John Riecke was on his bike, which he rides for work, but Monday, it was a trip to the dentist.
"I think they're in their cars just shivering. You know, trying to get where they're going. They probably don't notice me," he said about drivers. It's only a 10-minute drive from where he lives into town and a car would not warm up much, so he views a bike trip as not much different.
"On packed snow like this, it's actually not bad at all. Wider tires make it a little easier but as you're taking your time and you're not trying to zoom around corners, you're OK," Riecke said.
Outside a restaurant, Jaden Wright rolled supplies down the steep ramp on the truck he drives and delivered goods. He had just finished delivering 300 cases of water. His dolly holds about 10 at a time.

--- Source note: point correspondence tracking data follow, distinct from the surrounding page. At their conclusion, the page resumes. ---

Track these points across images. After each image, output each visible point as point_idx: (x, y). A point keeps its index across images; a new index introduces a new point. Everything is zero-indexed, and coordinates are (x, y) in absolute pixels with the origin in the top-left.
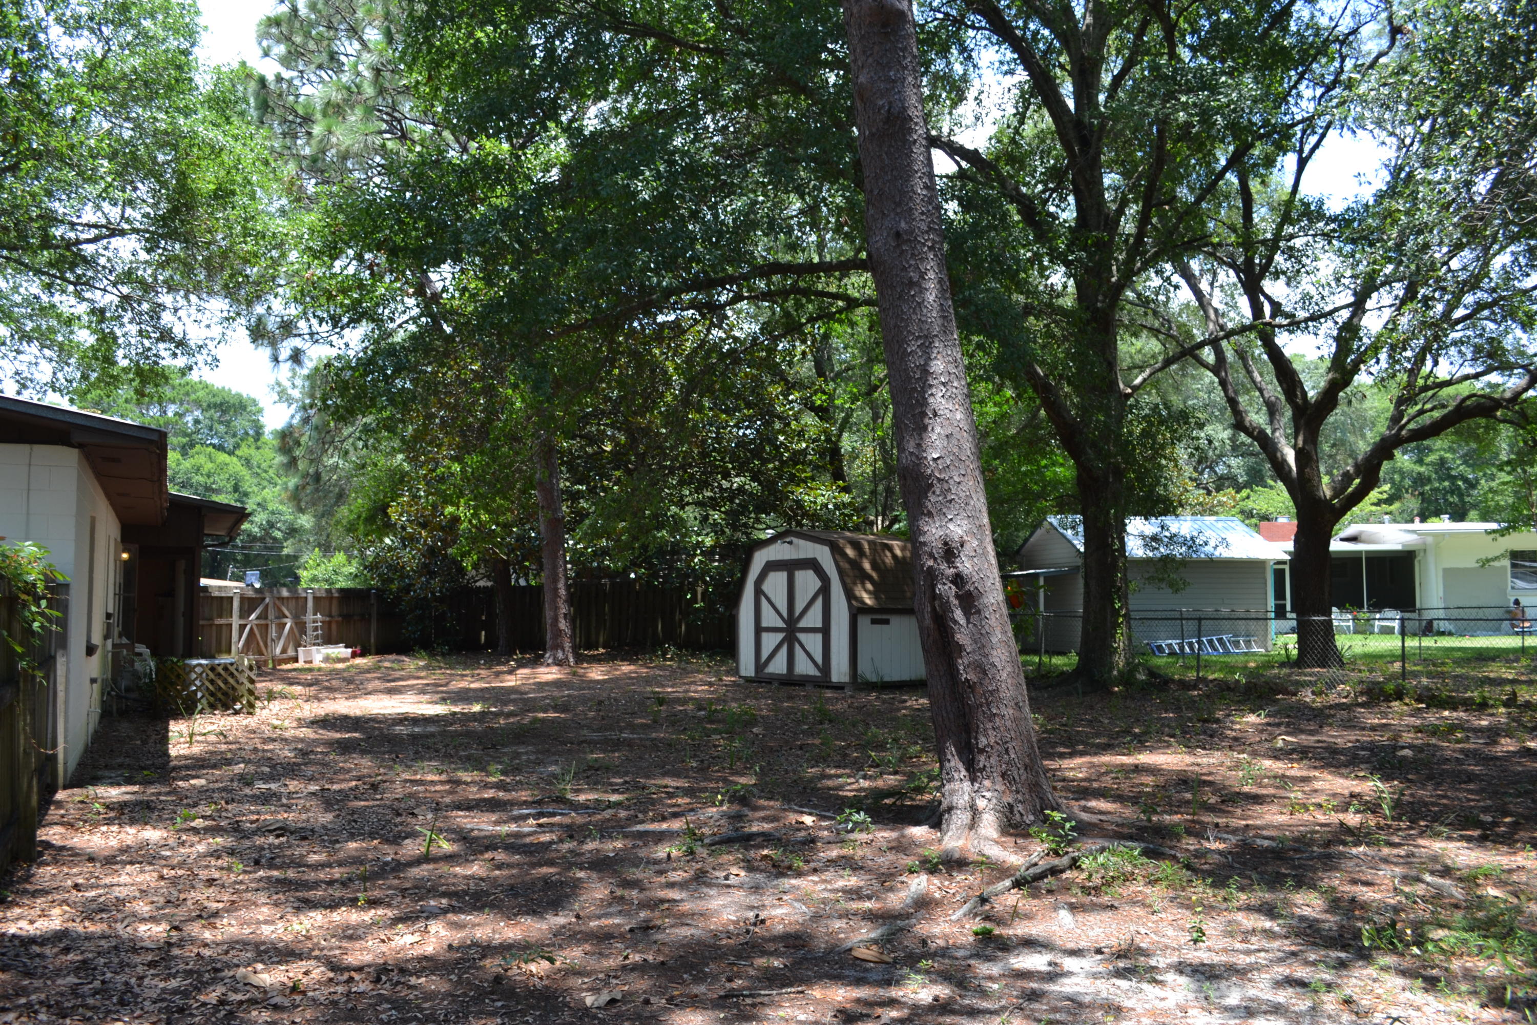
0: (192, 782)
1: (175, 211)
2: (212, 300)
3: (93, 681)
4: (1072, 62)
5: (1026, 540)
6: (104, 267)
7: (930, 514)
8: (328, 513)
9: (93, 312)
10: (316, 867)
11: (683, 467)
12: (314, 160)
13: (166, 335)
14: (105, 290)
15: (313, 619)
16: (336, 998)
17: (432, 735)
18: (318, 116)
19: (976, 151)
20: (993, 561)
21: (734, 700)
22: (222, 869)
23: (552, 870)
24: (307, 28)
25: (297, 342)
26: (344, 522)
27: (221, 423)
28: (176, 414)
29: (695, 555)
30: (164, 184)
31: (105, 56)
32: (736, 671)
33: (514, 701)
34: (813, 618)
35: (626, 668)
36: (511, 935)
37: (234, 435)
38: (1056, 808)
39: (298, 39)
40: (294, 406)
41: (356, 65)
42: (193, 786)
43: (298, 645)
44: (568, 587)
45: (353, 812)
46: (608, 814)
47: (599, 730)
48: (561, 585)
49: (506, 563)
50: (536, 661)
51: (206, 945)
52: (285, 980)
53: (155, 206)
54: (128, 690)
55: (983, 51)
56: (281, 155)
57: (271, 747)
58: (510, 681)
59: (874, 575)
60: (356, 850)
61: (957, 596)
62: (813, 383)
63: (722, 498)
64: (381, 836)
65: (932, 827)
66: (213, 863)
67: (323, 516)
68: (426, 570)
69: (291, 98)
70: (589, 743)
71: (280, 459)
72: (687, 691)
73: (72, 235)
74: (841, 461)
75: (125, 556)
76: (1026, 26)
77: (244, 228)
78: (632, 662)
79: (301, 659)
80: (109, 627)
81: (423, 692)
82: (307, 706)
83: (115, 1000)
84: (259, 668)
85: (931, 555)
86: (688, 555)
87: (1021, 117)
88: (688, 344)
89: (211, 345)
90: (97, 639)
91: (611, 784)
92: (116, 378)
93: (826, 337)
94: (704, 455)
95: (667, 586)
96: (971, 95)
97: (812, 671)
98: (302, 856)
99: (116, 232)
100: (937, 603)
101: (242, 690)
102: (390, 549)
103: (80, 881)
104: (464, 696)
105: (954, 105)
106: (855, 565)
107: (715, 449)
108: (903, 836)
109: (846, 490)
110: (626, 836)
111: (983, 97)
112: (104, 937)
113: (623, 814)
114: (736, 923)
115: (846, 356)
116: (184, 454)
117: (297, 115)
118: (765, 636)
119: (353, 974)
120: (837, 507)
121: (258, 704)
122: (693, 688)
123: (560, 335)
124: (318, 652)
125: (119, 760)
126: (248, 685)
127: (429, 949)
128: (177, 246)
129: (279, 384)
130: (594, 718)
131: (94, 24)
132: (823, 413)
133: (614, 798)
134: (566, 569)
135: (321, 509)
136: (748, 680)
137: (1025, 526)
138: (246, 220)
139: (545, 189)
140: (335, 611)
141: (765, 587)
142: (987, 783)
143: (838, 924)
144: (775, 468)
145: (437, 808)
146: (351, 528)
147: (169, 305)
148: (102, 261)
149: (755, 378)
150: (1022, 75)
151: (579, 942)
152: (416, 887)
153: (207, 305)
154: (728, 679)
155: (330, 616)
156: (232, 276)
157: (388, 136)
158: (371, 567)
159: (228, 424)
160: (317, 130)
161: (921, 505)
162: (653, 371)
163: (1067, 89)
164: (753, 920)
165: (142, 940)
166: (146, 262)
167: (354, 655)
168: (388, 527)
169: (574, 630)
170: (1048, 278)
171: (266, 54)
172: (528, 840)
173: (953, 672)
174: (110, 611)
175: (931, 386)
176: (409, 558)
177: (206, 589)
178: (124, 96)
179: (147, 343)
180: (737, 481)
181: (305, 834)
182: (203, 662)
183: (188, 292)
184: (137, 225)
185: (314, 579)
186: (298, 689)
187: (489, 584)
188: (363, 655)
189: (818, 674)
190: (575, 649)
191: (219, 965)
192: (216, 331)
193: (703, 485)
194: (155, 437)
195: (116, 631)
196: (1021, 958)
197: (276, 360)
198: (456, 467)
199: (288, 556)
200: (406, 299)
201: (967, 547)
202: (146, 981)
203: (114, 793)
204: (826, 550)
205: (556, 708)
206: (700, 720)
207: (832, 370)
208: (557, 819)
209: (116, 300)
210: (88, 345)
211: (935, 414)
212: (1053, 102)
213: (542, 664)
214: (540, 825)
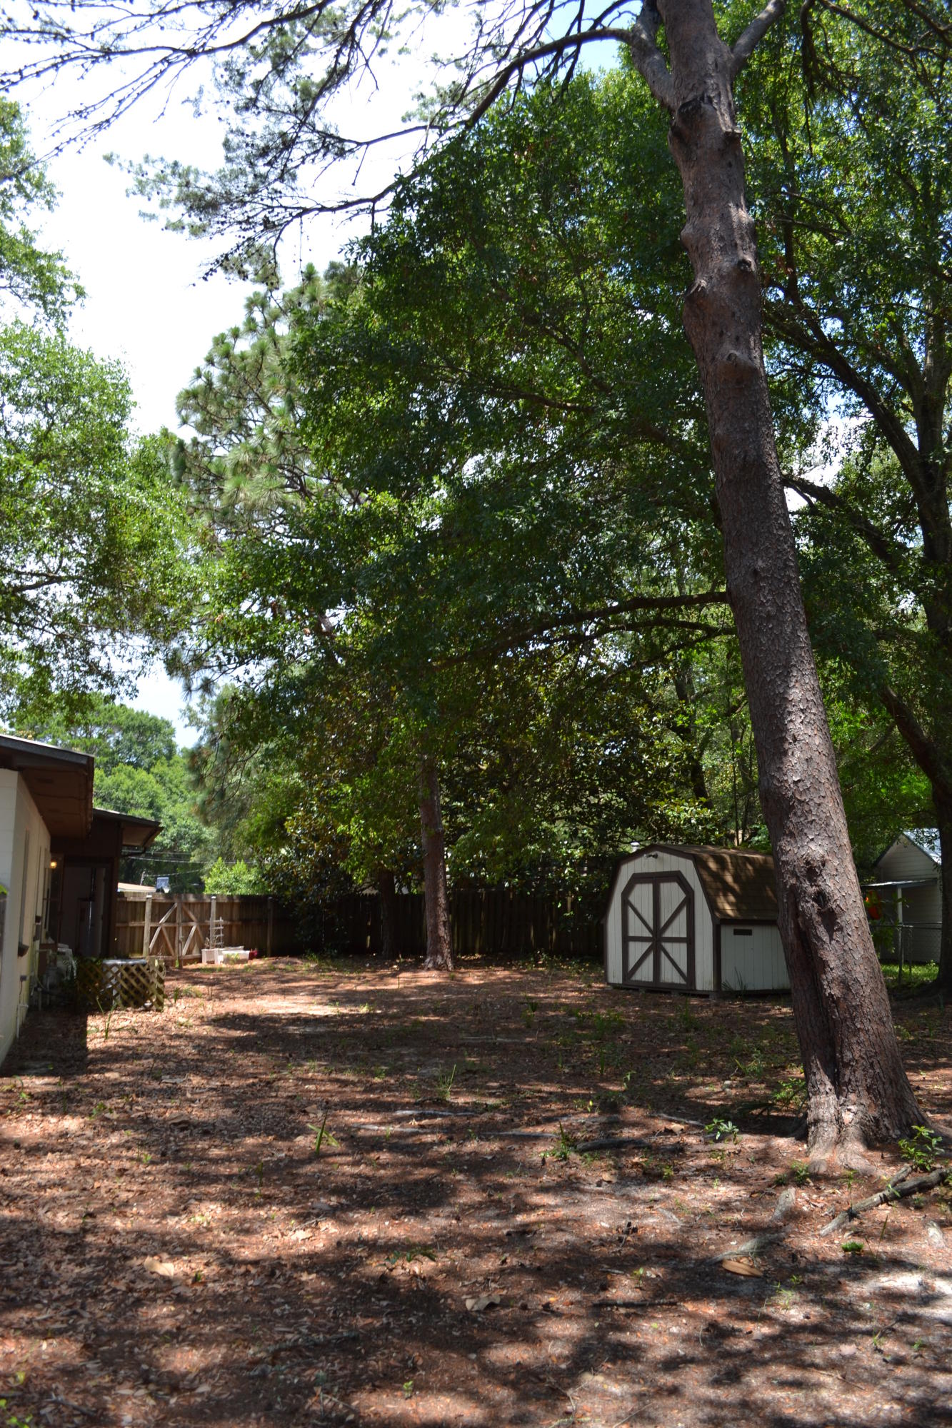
0: (107, 1075)
1: (105, 561)
2: (135, 638)
3: (23, 978)
4: (915, 404)
5: (883, 853)
6: (43, 610)
7: (792, 835)
8: (230, 826)
9: (32, 648)
10: (215, 1161)
11: (552, 784)
12: (225, 513)
13: (93, 669)
14: (43, 629)
15: (216, 923)
16: (234, 1290)
17: (321, 1035)
18: (229, 474)
19: (825, 488)
20: (854, 879)
21: (602, 1006)
22: (132, 1159)
23: (433, 1171)
24: (220, 398)
25: (207, 673)
26: (245, 834)
27: (139, 743)
28: (100, 735)
29: (565, 867)
30: (96, 538)
31: (49, 429)
32: (604, 978)
33: (397, 1004)
34: (678, 928)
35: (501, 973)
36: (395, 1234)
37: (150, 755)
38: (923, 1122)
39: (212, 408)
40: (203, 729)
41: (262, 429)
42: (108, 1079)
43: (202, 947)
44: (447, 897)
45: (251, 1108)
46: (485, 1117)
47: (477, 1034)
48: (441, 894)
49: (391, 874)
50: (417, 966)
51: (117, 1233)
52: (188, 1270)
53: (88, 557)
54: (52, 986)
55: (830, 397)
56: (196, 509)
57: (177, 1043)
58: (393, 985)
59: (736, 887)
60: (254, 1146)
61: (820, 913)
62: (675, 705)
63: (590, 813)
64: (276, 1133)
65: (798, 1139)
66: (124, 1153)
67: (226, 828)
68: (317, 879)
69: (206, 459)
70: (467, 1046)
71: (190, 777)
72: (558, 997)
73: (17, 582)
74: (702, 778)
75: (53, 864)
76: (869, 373)
77: (164, 574)
78: (507, 968)
79: (205, 959)
80: (38, 929)
81: (313, 993)
82: (209, 1005)
83: (35, 1282)
84: (168, 968)
85: (794, 874)
86: (559, 866)
87: (868, 456)
88: (558, 671)
89: (132, 677)
90: (27, 941)
91: (488, 1088)
92: (50, 706)
93: (687, 663)
94: (573, 773)
95: (539, 896)
96: (819, 437)
97: (678, 979)
98: (204, 1150)
99: (54, 579)
100: (800, 920)
101: (153, 989)
102: (286, 859)
103: (8, 1166)
104: (351, 998)
105: (805, 445)
106: (718, 877)
107: (583, 768)
108: (770, 1147)
109: (708, 805)
110: (502, 1138)
111: (831, 437)
112: (25, 1221)
113: (499, 1117)
114: (610, 1230)
115: (706, 679)
116: (108, 773)
117: (210, 474)
118: (632, 945)
119: (250, 1267)
120: (699, 822)
121: (166, 1002)
122: (563, 994)
123: (442, 666)
124: (220, 953)
125: (43, 1052)
126: (158, 985)
127: (320, 1245)
128: (106, 592)
129: (189, 709)
130: (471, 1022)
131: (40, 402)
132: (684, 732)
133: (491, 1101)
134: (445, 880)
135: (224, 822)
136: (615, 986)
137: (881, 840)
138: (166, 567)
139: (429, 537)
140: (235, 916)
141: (632, 898)
142: (852, 1097)
143: (709, 1235)
144: (640, 785)
145: (327, 1106)
146: (251, 840)
147: (97, 642)
148: (42, 604)
149: (619, 701)
150: (866, 416)
151: (459, 1246)
152: (307, 1184)
153: (130, 642)
154: (597, 986)
155: (231, 920)
156: (152, 617)
157: (289, 490)
158: (269, 875)
159: (143, 744)
160: (228, 487)
161: (783, 826)
162: (525, 697)
163: (911, 429)
164: (625, 1228)
165: (60, 1225)
166: (78, 605)
167: (252, 957)
168: (284, 839)
169: (452, 937)
170: (898, 604)
171: (185, 422)
172: (410, 1141)
173: (817, 987)
174: (39, 914)
175: (790, 713)
176: (302, 868)
177: (122, 894)
178: (64, 464)
179: (77, 675)
180: (604, 797)
181: (207, 1130)
182: (119, 962)
183: (113, 631)
184: (73, 573)
185: (217, 886)
186: (201, 988)
187: (375, 892)
188: (259, 956)
189: (683, 982)
190: (453, 955)
191: (128, 1254)
192: (138, 664)
193: (573, 799)
194: (84, 762)
195: (44, 932)
196: (891, 1277)
197: (188, 689)
198: (347, 789)
199: (194, 864)
200: (305, 638)
201: (829, 866)
202: (63, 1266)
203: (38, 1083)
204: (690, 863)
205: (435, 1012)
206: (572, 1026)
207: (693, 693)
208: (438, 1120)
209: (52, 639)
210: (27, 677)
211: (795, 740)
212: (898, 440)
213: (422, 968)
214: (422, 1127)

"It's just straight down just no brakes, kind of just praying I get to the bottom," he laughed. Getting out of the warm truck and into the cold and back again is a sharp change. He had thin coats, but one was heated.

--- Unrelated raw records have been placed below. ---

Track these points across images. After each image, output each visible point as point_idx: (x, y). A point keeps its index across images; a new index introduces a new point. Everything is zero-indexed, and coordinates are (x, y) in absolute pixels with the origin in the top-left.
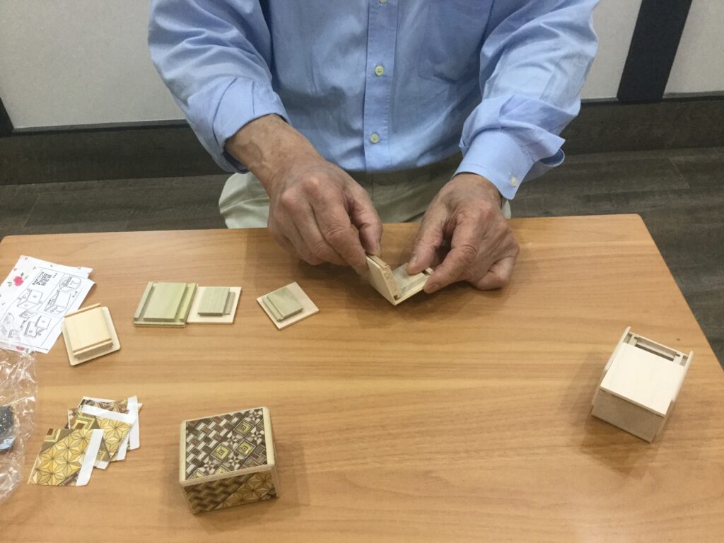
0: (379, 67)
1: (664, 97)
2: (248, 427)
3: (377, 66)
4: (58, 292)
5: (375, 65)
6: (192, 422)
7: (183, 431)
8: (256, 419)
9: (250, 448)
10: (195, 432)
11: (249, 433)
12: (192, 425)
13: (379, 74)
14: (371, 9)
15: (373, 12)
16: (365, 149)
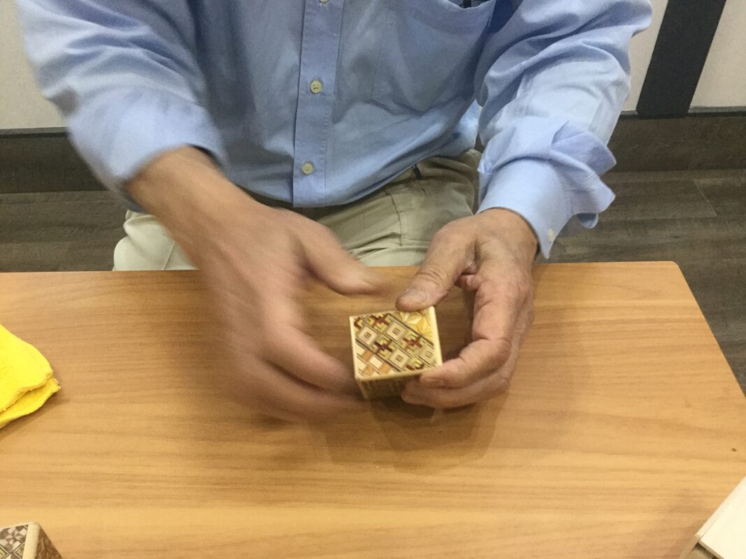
0: (316, 83)
1: (689, 111)
3: (312, 81)
5: (309, 80)
8: (15, 541)
13: (316, 91)
14: (307, 10)
15: (308, 13)
16: (294, 179)
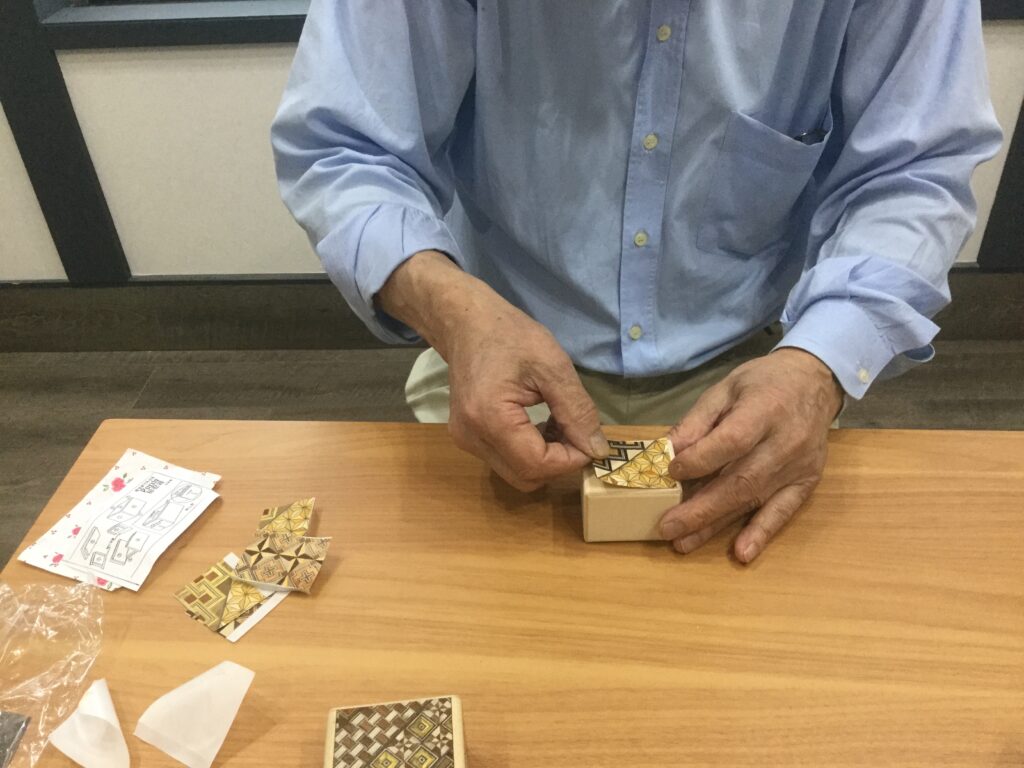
0: (641, 235)
2: (428, 726)
3: (637, 233)
4: (168, 502)
5: (634, 233)
6: (346, 711)
7: (332, 725)
8: (441, 713)
9: (430, 760)
10: (348, 727)
11: (429, 736)
12: (346, 716)
13: (640, 244)
14: (632, 158)
15: (634, 162)
16: (623, 348)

"Sweating underneath. On the outside I'm freezing," he said.
A few blocks away, Luis Diaz was delivering food for Jimmy John's on his bicycle.
"That's what I get for trying to be the funny guy in class instead of studying. So now here I am," laughed Diaz. "Although it's slippery and dangerous, it's kind of nice because less traffic. There's less people you know."
His bike had thin tires, but he kept his bike with heavier tires for fun: "I'm trying to stay on the street, but this brown sugary snow is very, very slippery, so there's no traction."
Diaz said he likes the quiet of a winter day and doesn't feel the need to complain at all: "If I'm complaining on the first bad day of winter then I have a heck of a winter ahead."